───── EXTRACTED MATERIAL

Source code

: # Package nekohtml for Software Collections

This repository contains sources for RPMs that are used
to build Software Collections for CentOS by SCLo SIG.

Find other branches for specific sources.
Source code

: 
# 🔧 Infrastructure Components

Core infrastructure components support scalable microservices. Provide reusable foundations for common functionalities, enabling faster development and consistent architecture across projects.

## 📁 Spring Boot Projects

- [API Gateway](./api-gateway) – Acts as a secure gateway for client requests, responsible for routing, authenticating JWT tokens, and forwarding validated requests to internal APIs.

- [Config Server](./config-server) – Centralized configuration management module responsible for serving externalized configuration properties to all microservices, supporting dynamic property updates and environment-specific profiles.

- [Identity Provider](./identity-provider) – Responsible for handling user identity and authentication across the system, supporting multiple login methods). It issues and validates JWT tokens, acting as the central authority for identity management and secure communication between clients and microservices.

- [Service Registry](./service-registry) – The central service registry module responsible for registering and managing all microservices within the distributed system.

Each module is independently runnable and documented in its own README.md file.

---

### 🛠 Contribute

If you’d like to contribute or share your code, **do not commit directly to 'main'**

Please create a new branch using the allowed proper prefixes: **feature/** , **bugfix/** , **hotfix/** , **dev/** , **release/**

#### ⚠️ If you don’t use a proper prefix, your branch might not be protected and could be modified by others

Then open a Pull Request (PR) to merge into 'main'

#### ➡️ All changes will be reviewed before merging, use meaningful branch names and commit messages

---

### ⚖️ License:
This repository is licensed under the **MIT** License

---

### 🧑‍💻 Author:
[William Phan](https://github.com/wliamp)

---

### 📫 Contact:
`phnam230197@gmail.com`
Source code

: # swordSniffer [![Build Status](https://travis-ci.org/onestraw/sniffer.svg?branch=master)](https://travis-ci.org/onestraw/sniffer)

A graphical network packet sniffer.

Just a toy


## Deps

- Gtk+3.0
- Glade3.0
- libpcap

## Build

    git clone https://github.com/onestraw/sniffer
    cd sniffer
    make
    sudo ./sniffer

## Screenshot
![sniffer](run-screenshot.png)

──────────

WRITTEN TASK: Each line above is to be restated exactly.

ANSWER TO THIS TASK:
Source code

: # Package nekohtml for Software Collections

This repository contains sources for RPMs that are used
to build Software Collections for CentOS by SCLo SIG.

Find other branches for specific sources.
Source code

: 
# 🔧 Infrastructure Components

Core infrastructure components support scalable microservices. Provide reusable foundations for common functionalities, enabling faster development and consistent architecture across projects.

## 📁 Spring Boot Projects

- [API Gateway](./api-gateway) – Acts as a secure gateway for client requests, responsible for routing, authenticating JWT tokens, and forwarding validated requests to internal APIs.

- [Config Server](./config-server) – Centralized configuration management module responsible for serving externalized configuration properties to all microservices, supporting dynamic property updates and environment-specific profiles.

- [Identity Provider](./identity-provider) – Responsible for handling user identity and authentication across the system, supporting multiple login methods). It issues and validates JWT tokens, acting as the central authority for identity management and secure communication between clients and microservices.

- [Service Registry](./service-registry) – The central service registry module responsible for registering and managing all microservices within the distributed system.

Each module is independently runnable and documented in its own README.md file.

---

### 🛠 Contribute

If you’d like to contribute or share your code, **do not commit directly to 'main'**

Please create a new branch using the allowed proper prefixes: **feature/** , **bugfix/** , **hotfix/** , **dev/** , **release/**

#### ⚠️ If you don’t use a proper prefix, your branch might not be protected and could be modified by others

Then open a Pull Request (PR) to merge into 'main'

#### ➡️ All changes will be reviewed before merging, use meaningful branch names and commit messages

---

### ⚖️ License:
This repository is licensed under the **MIT** License

---

### 🧑‍💻 Author:
[William Phan](https://github.com/wliamp)

---

### 📫 Contact:
`phnam230197@gmail.com`
Source code

: # swordSniffer [![Build Status](https://travis-ci.org/onestraw/sniffer.svg?branch=master)](https://travis-ci.org/onestraw/sniffer)

A graphical network packet sniffer.

Just a toy


## Deps

- Gtk+3.0
- Glade3.0
- libpcap

## Build

    git clone https://github.com/onestraw/sniffer
    cd sniffer
    make
    sudo ./sniffer

## Screenshot
![sniffer](run-screenshot.png)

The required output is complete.